The battle lines over GST became sharper with PM Narendra Modi on Thursday putting his full weight behind the tax reform, saying it would benefit consumers, the poor and the middle class even as Congress vice-president Rahul Gandhi kept up his attack on what he called a “badly conceived” measure.
At a conference on consumer protection, Modi listed out gains from the scrapping of checkposts at state borders, which he said reduced travel time for trucks from five to three days, translating into lower transportation costs. The PM said increased competition due to the goods and services tax would lead to moderation in prices, directly benefiting consumers. His remarks seemed intended to dispel the perception that the government had become a touch defensive in the light of protests by traders and opposition ahead of the Gujarat elections.
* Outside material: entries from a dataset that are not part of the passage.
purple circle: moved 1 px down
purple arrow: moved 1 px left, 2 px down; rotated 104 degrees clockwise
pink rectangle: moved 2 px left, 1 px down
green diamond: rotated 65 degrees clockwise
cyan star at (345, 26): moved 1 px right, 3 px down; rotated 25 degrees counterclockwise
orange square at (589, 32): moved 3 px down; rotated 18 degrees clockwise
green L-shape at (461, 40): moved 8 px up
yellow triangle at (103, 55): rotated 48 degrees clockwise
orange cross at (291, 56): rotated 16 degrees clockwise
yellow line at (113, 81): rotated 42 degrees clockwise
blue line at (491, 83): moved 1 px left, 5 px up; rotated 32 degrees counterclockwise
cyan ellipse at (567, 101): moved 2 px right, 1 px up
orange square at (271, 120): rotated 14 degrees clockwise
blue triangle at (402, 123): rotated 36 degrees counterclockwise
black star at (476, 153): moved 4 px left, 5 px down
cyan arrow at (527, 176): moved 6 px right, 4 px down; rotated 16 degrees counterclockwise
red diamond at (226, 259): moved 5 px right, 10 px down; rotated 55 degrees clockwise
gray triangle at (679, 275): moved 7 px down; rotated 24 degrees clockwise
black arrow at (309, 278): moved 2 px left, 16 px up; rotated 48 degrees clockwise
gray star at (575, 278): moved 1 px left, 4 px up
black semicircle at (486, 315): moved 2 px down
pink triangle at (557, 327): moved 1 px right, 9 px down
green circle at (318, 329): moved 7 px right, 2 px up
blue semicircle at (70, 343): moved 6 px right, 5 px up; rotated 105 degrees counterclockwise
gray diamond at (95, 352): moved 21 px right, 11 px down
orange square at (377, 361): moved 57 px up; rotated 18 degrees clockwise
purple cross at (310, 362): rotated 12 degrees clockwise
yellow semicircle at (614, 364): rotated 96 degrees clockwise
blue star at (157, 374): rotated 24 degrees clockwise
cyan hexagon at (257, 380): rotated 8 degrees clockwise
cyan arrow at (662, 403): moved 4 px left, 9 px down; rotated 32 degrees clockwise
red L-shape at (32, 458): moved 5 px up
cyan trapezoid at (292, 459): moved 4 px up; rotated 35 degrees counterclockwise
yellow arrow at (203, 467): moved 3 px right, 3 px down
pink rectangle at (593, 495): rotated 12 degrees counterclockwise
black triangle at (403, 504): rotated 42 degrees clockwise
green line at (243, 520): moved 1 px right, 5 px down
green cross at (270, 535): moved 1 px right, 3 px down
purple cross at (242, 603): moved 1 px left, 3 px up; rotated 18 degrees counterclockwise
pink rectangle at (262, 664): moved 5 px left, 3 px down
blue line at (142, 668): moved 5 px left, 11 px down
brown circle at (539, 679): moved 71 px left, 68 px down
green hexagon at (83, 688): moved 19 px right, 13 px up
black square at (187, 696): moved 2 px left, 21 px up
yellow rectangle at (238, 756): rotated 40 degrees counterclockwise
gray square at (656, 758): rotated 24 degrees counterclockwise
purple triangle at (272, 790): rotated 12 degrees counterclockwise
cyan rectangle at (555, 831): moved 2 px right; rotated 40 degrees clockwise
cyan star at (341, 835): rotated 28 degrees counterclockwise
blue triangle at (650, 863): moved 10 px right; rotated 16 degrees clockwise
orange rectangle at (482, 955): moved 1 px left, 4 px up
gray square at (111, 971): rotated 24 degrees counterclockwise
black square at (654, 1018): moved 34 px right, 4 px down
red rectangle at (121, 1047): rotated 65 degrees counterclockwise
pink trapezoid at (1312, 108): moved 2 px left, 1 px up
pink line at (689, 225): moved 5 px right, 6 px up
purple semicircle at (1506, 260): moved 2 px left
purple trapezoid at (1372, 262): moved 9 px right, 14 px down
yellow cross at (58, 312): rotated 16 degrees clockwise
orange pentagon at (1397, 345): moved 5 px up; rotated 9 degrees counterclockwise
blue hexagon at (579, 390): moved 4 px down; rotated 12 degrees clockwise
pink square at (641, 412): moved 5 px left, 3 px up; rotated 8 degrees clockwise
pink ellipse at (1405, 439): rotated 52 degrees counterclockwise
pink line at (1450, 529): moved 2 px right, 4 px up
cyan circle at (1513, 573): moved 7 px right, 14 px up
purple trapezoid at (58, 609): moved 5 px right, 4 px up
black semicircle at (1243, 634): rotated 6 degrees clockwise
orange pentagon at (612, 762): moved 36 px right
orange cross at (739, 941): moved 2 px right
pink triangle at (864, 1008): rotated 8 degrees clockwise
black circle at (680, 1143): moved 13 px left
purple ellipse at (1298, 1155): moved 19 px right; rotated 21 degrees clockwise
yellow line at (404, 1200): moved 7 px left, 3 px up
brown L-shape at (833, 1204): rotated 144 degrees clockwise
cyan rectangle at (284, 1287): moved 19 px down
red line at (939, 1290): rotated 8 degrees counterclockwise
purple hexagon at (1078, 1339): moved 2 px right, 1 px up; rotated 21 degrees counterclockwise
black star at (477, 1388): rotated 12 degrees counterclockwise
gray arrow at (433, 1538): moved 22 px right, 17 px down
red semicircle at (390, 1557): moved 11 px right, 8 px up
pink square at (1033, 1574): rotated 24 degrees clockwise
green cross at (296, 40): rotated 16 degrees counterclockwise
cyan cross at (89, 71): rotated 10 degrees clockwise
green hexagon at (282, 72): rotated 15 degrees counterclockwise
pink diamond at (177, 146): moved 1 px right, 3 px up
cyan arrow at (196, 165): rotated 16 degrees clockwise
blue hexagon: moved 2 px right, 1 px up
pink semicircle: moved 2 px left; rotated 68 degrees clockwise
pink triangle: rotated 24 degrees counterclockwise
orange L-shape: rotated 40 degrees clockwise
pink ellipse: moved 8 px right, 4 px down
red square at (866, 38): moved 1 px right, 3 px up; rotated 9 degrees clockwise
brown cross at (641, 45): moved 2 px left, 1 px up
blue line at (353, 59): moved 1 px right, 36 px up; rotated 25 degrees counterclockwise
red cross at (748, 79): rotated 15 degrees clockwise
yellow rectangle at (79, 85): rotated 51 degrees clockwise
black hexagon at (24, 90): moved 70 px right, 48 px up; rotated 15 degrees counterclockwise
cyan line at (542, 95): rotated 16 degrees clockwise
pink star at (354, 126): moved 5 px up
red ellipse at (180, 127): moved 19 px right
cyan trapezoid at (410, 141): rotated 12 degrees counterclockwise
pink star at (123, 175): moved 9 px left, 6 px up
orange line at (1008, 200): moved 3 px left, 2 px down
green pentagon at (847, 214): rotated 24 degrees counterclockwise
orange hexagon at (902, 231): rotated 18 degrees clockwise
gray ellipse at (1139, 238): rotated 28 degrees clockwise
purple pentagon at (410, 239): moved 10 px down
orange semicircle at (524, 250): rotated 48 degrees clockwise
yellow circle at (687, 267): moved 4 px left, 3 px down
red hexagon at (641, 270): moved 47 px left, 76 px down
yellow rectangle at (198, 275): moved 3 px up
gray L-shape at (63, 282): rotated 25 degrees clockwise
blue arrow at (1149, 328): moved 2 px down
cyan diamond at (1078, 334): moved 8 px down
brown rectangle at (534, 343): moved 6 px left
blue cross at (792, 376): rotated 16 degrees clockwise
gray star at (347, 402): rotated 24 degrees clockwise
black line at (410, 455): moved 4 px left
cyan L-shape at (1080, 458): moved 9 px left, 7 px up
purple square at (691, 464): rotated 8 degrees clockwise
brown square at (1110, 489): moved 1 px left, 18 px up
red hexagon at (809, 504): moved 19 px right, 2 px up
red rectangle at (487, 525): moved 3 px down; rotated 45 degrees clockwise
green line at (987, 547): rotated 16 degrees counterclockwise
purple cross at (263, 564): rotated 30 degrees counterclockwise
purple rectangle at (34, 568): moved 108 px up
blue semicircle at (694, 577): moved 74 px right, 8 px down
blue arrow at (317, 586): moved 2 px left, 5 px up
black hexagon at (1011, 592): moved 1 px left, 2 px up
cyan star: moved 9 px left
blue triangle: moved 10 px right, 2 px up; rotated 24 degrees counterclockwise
“In the coming days, this will be transferred to consumers. Today, some people may be benefitting from higher transport costs but in the days to come, the benefits will be transferred to the consumers, middle class, lower middle class and the poor,” Modi said.
There was no let-up in Rahul’s attack on the government over GST and demonetisation. Speaking a few hours later, Rahul, who recently mocked GST as “Gabbar Singh Tax”, used the PHD Chamber of Commerce and Industry’s platform to attack the government’s economic policies, and accused the Modi administration of “killing” the economy through a “double tap” of demonetisation and a “badly conceived GST”.
The PM’s robust defence of GST by framing it as pro-poor and pro-middle class ran counter to the impression in certain quarters that protests from traders and attacks from the opposition ahead of elections in Gujarat and Himachal Pradesh had led to Modi pointing out that Congress too had a role in the tax rollout.
The estimate of Modi being on the defensive on GST was derived from his comment on October 19 at a rally in Ahmedabad that Congress and other political parties which were criticising the government over GST were party to the collective decision.
Later in the day, Rahul said, “The way this regime is working — or not working — has led to a ‘double tap’ killing of the Indian economy. Commandos in a hostage situation fire what is called a ‘double tap’ — two quick shots fired in the chest to ensure that their devil’s target is down, is dead.”